O que de mais intenso aprendemos com aqueles que, no decurso das nossas vidas, elegemos eventualmente como mestres, muito provavelmente nem eles mesmos sabiam que sabiam ou pretendiam ensinar. E, o que de mais significativo ensinamos, resultou muito provavelmente de uma transparência que sequer poderíamos reconhecer diante do espelho.
No que ensinamos sem saber que ensinávamos, e no que aprendemos sem saber que aprendíamos, o que percebemos como eu-mesmo se desfaz. Repentina e desafiadoramente, tornamo-nos eu-para-outrem.
Responsabilidade imensa: ensinar às cegas, ‘pelas costas’. E, mesmo assim, assumir o desafio de autoaprender o que se é, mesmo sem saber quem somos diante de outrem, que autoaprende a ser a si mesmo em sua proximidade a nós. Nos autoeducamos juntos, mesmo sem ver, sem saber e sem querer.

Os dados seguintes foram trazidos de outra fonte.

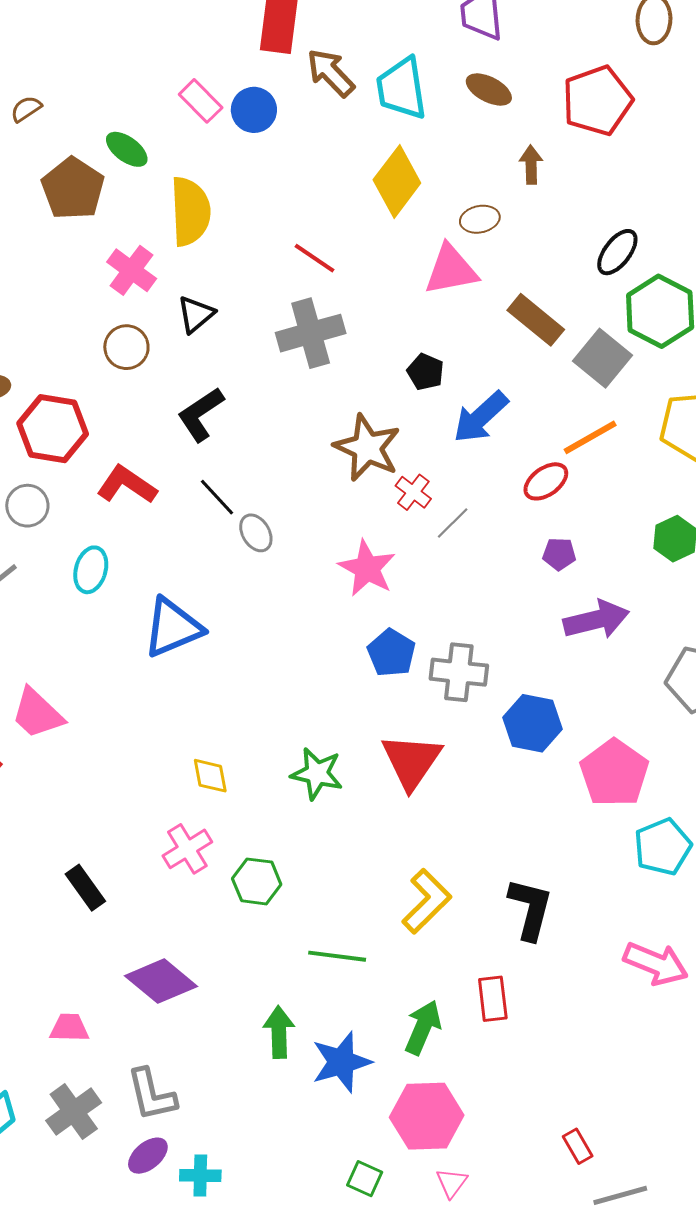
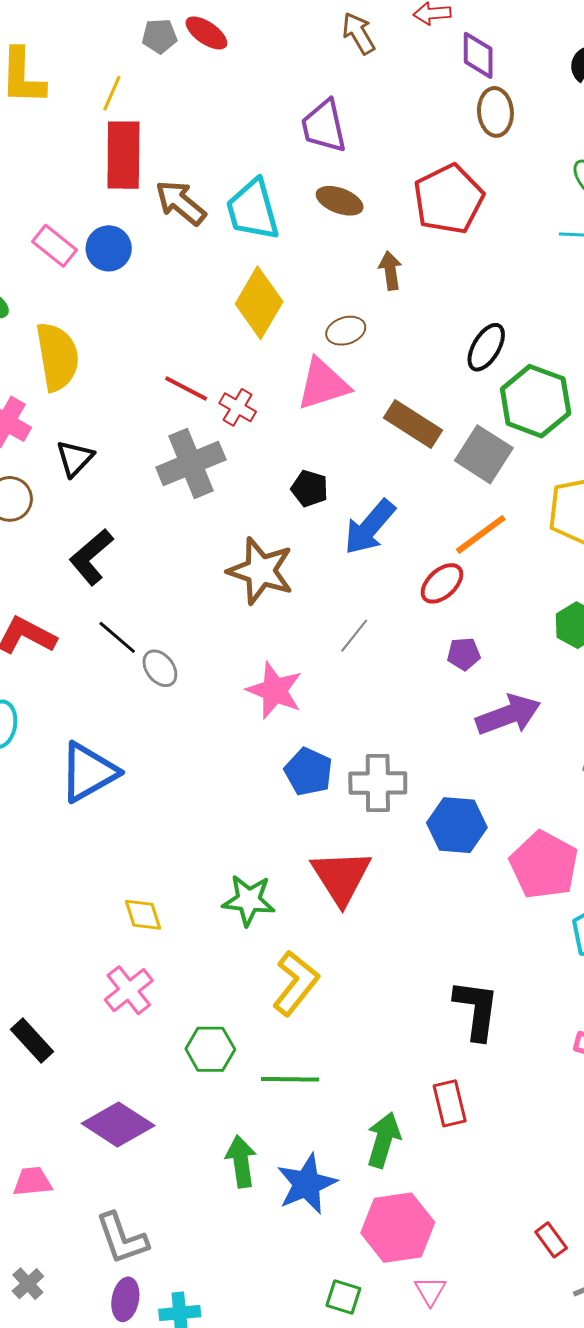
red cross: (413, 492) -> (238, 407), moved
green hexagon: (257, 881) -> (210, 1049), moved
yellow L-shape: (427, 901) -> (296, 983), moved
gray cross: (74, 1112) -> (28, 1284), moved, size x0.6
purple ellipse: (148, 1156) -> (125, 1299), turned -33

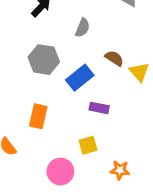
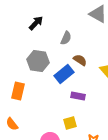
brown semicircle: (114, 58) -> (80, 60), moved
orange rectangle: (38, 116) -> (18, 91), moved

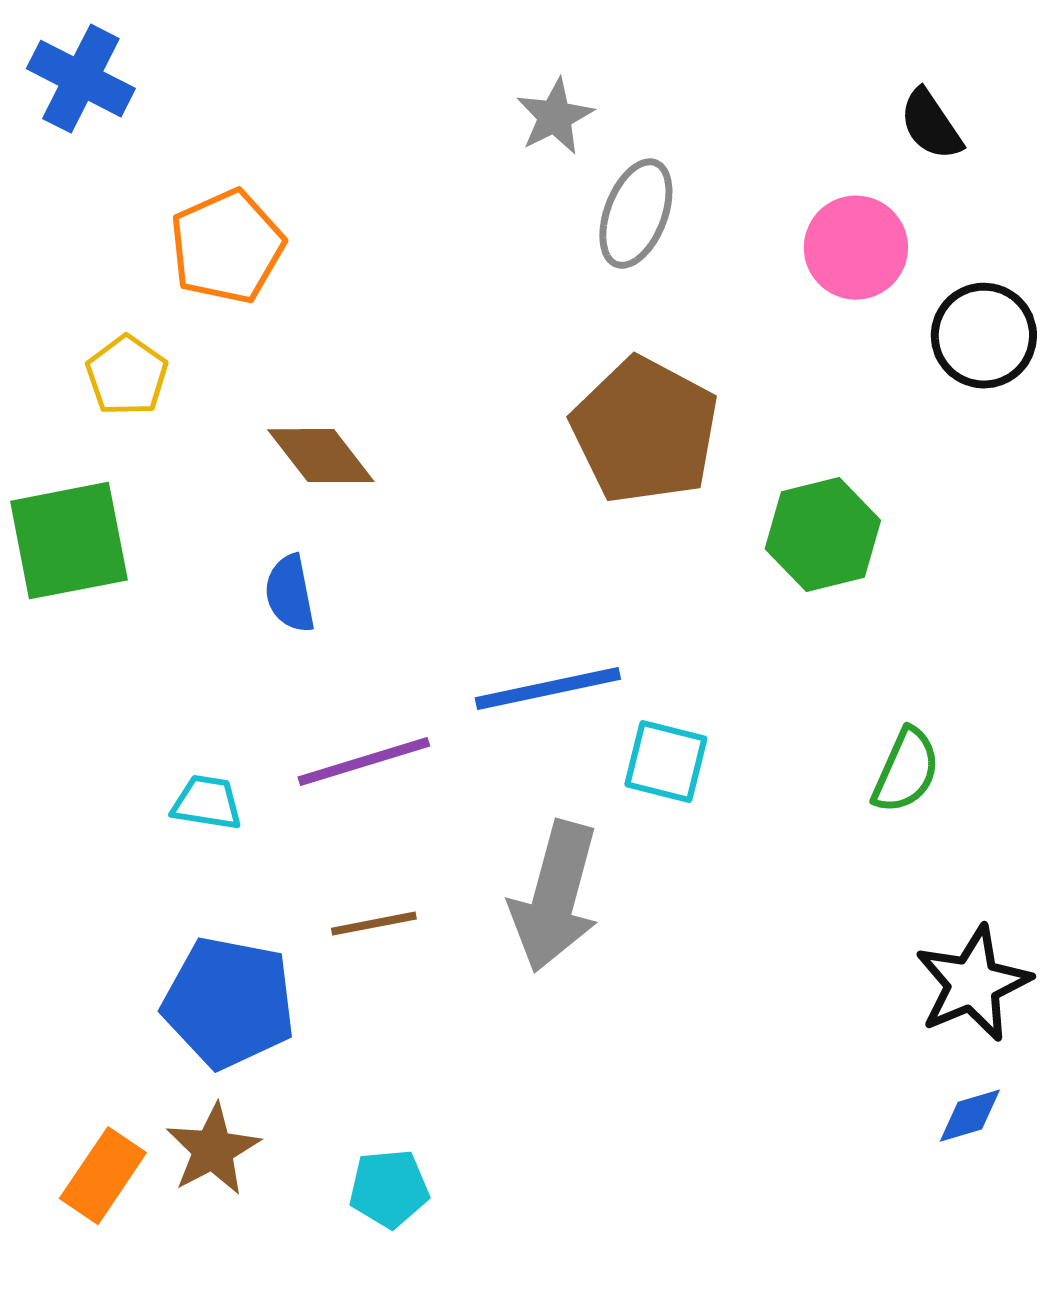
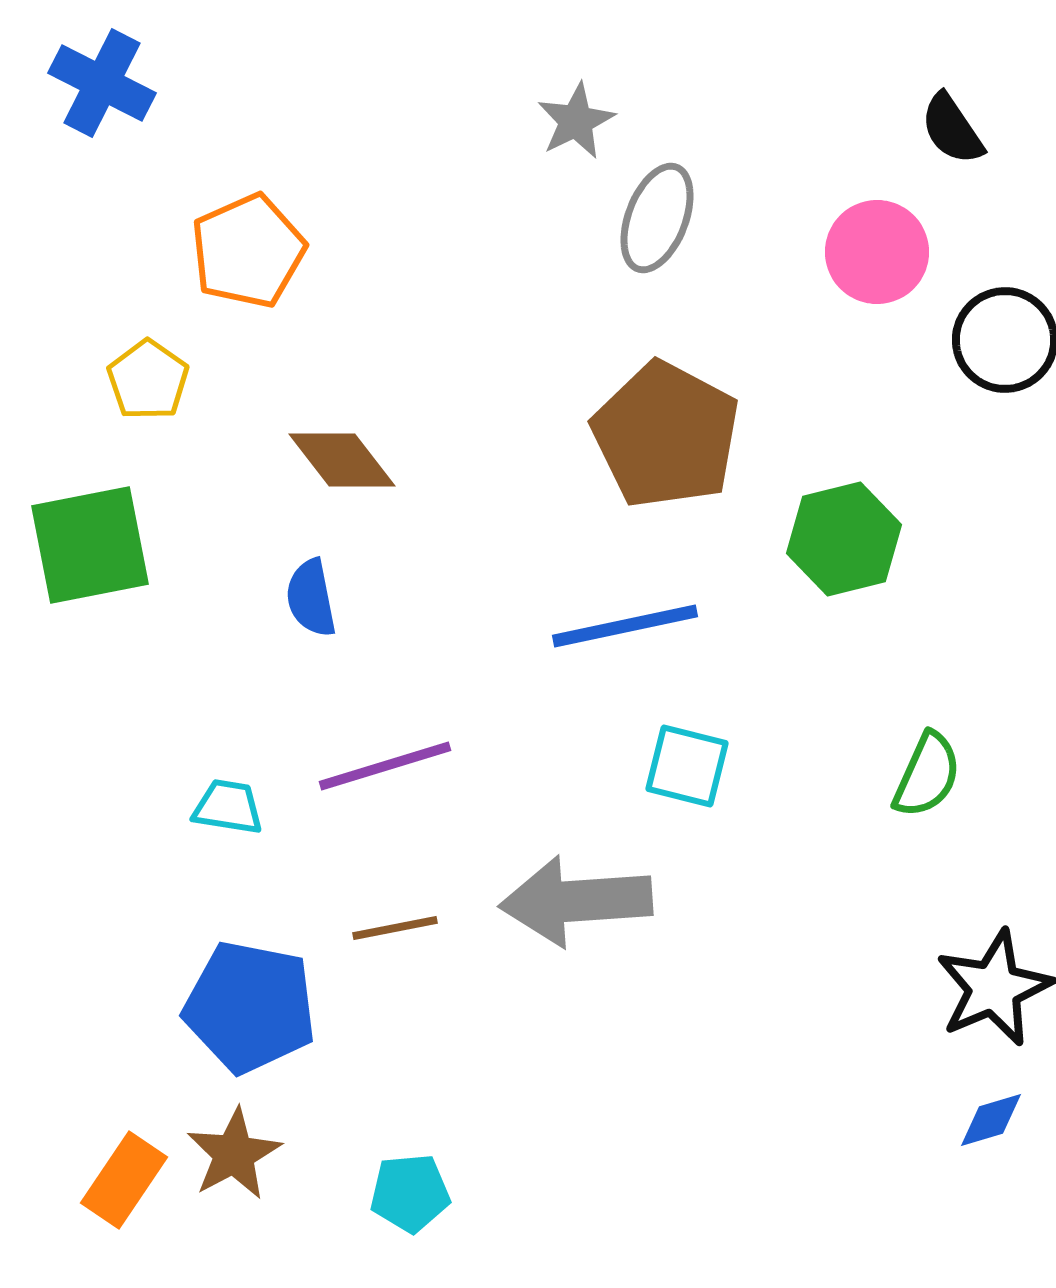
blue line: (548, 689) -> (625, 626), moved
gray arrow: (555, 897) -> (576, 901), turned 71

Aprendemos com a criança que acariciava um animal? Com a sutil expressão de um amigo ou com o tempo transfigurado na face dos nossos pais? Autoaprendemos com as árvores, com a paisagem, com os detalhes do cotidiano? E quantas vezes ensinamos a nós mesmos a desejar cada dia de nossas vidas, ao amanhecer? Em quantas ocasiões aprendemos a nos surpreender, e até mesmo a desaprender, por observar com carinho alguém que admirávamos? E, quem sabe, não teríamos ensinado a criança que brincava ao nos observar? Teremos aprendido com o seu olhar? E teremos ensinado nossos filhos com nossas ausências em algum inverno de nossas jornadas?
Há muito mais entre o aprender e o ensinar que uma relação direta e linear possa dar conta. Há muito mais que as palavras possam dizer. O gesto unilateral que põe, de um lado, o ensinar e, de outro, o aprender, é míope com relação ao que mais importa: o inusitado, o encontro, o prazer que confere sentido humano ao tempo das nossas vidas.
Pois a transparência de uma relação está também naquilo que ela pretende ocultar, ou sequer percebe que oculta. Há sempre uma conexão a continuamente refazer entre a vida do outro e a minha vida, em um mosaico sempre de novo incompleto onde miríades de significações são postas, depostas e transpostas, em contínua criação.
Aquele que sabe, não sabe que não sabe. Aquele que não sabe, não sabe que sabe. A visão é a primeira cegueira a ser ultrapassada. Quando, então, o invisível situa-se e situa-nos no centro de toda cena que nos religa à nossa humanidade.
A humildade de quem se põe diante da presença do infinito que emerge em outro-eu torna-se, mesmo sem querer, sabedoria; de quem, ao retornar ao seu próprio centro, aprende que a sua própria liberdade inicia quando, simplesmente por amor, deseja gestar algo em si mesmo que possa gratuitamente ofertar, torna-se, mesmo sem querer, sentido: pois sabe que a vida permanece mesmo com a sua total ausência.